Si encendió, apague.
Si ensució, limpie.
Si desordenó, ordene.
Si le prestaron, devuelva.
Si prometió, cumpla.
Si no sabe, no opine.
Si opinó, hágase cargo.
Si debe usar algo que no es suyo, pídalo.
Si desconoce cómo funciona algo, no lo toque.
Si rompió, repare.
Si no sabe arreglar, busque a quien sepa.

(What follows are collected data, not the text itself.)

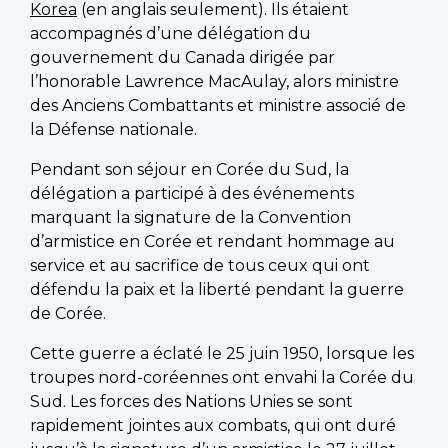
Korea
(en anglais seulement). Ils étaient
accompagnés d’une délégation du
gouvernement du Canada dirigée par
l’honorable Lawrence MacAulay, alors ministre
des Anciens Combattants et ministre associé de
la Défense nationale.
Pendant son séjour en Corée du Sud, la
délégation a participé à des événements
marquant la signature de la Convention
d’armistice en Corée et rendant hommage au
service et au sacrifice de tous ceux qui ont
défendu la paix et la liberté pendant la guerre
de Corée.
Cette guerre a éclaté le 25 juin 1950, lorsque les
troupes nord-coréennes ont envahi la Corée du
Sud. Les forces des Nations Unies se sont
rapidement jointes aux combats, qui ont duré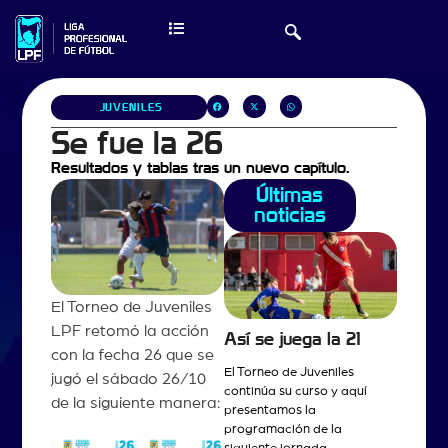
JUVENILES
Se fue la 26
Resultados y tablas tras un nuevo capítulo.
Últimas
noticias
El Torneo de Juveniles
LPF retomó la acción
Así se juega la 21
con la fecha 26 que se
El Torneo de Juveniles
jugó el sábado 26/10
continúa su curso y aquí
de la siguiente manera:
presentamos la
programación de la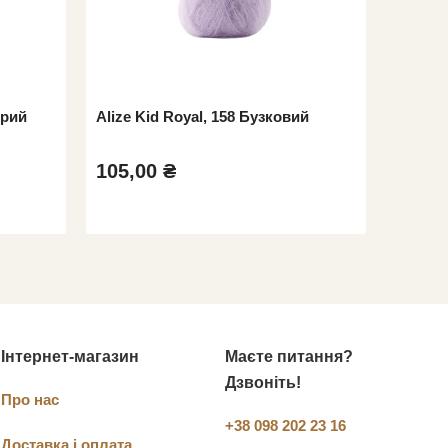
ірий
Alize Kid Royal, 158 Бузковий
Alize K
105,00 ₴
105,0
Інтернет-магазин
Маєте питання?
Дзвоніть!
Про нас
+38 098 202 23 16
Доставка і оплата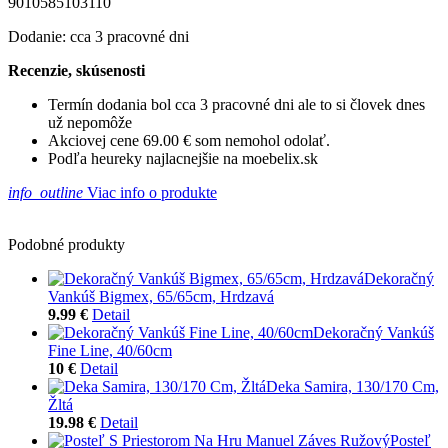
9010585103110
Dodanie: cca 3 pracovné dni
Recenzie, skúsenosti
Termín dodania bol cca 3 pracovné dni ale to si človek dnes
už nepomôže
Akciovej cene 69.00 € som nemohol odolať.
Podľa heureky najlacnejšie na moebelix.sk
info_outline
Viac info o produkte
Podobné produkty
Dekoračný
Vankúš Bigmex, 65/65cm, Hrdzavá
9.99 €
Detail
Dekoračný Vankúš
Fine Line, 40/60cm
10 €
Detail
Deka Samira, 130/170 Cm,
Žltá
19.98 €
Detail
Posteľ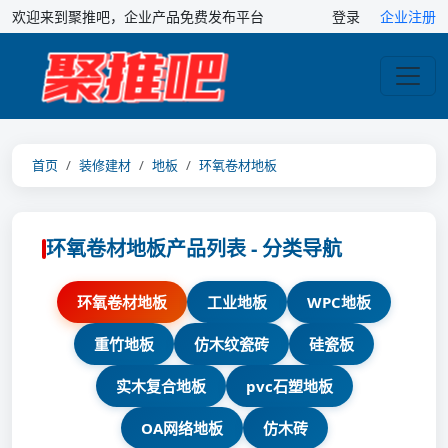
欢迎来到聚推吧，企业产品免费发布平台
登录
企业注册
首页
装修建材
地板
环氧卷材地板
环氧卷材地板产品列表 - 分类导航
环氧卷材地板
工业地板
WPC地板
重竹地板
仿木纹瓷砖
硅瓷板
实木复合地板
pvc石塑地板
OA网络地板
仿木砖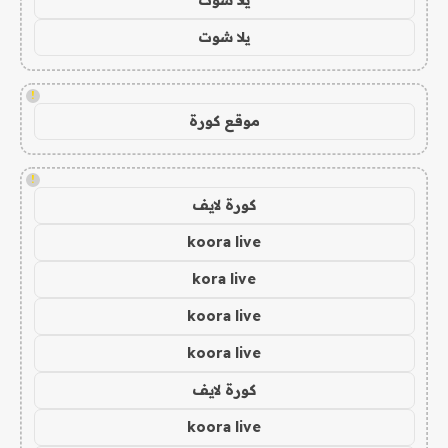
يلا شوت
!
موقع كورة
!
كورة لايف
koora live
kora live
koora live
koora live
كورة لايف
koora live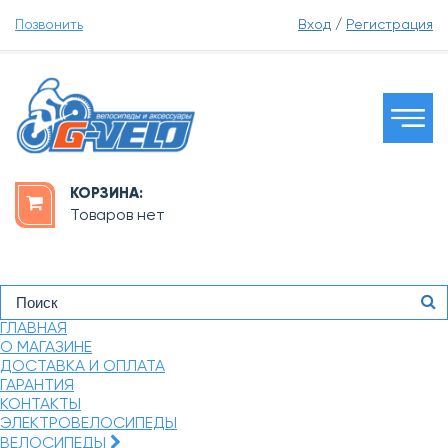
Позвонить
Вход
/
Регистрация
КОРЗИНА:
Товаров нет
ГЛАВНАЯ
О МАГАЗИНЕ
ДОСТАВКА И ОПЛАТА
ГАРАНТИЯ
КОНТАКТЫ
ЭЛЕКТРОВЕЛОСИПЕДЫ
ВЕЛОСИПЕДЫ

Si no sabe hacerlo mejor, no critique.
Si no puede ayudar, no moleste.
Si ofendió, discúlpese.
Si ignora qué decir, cállese.
Si no es asunto suyo, no entrometa.
Si no es suyo, devuélvalo.
Si es gratis, no lo desperdicie.
Si le sirve, trátelo con cariño.
Si no puede hacer lo que quiere, trate de querer lo que hace.
Si le molesta, no permita que afecte a otros.
Si puede ser amable, séalo. Siempre se puede.
Si puede ser responsable, séalo. Siempre se puede.
Si puede ser agradecido, séalo. Siempre se puede.
En definitiva, si puede y lo hace bien, hágalo.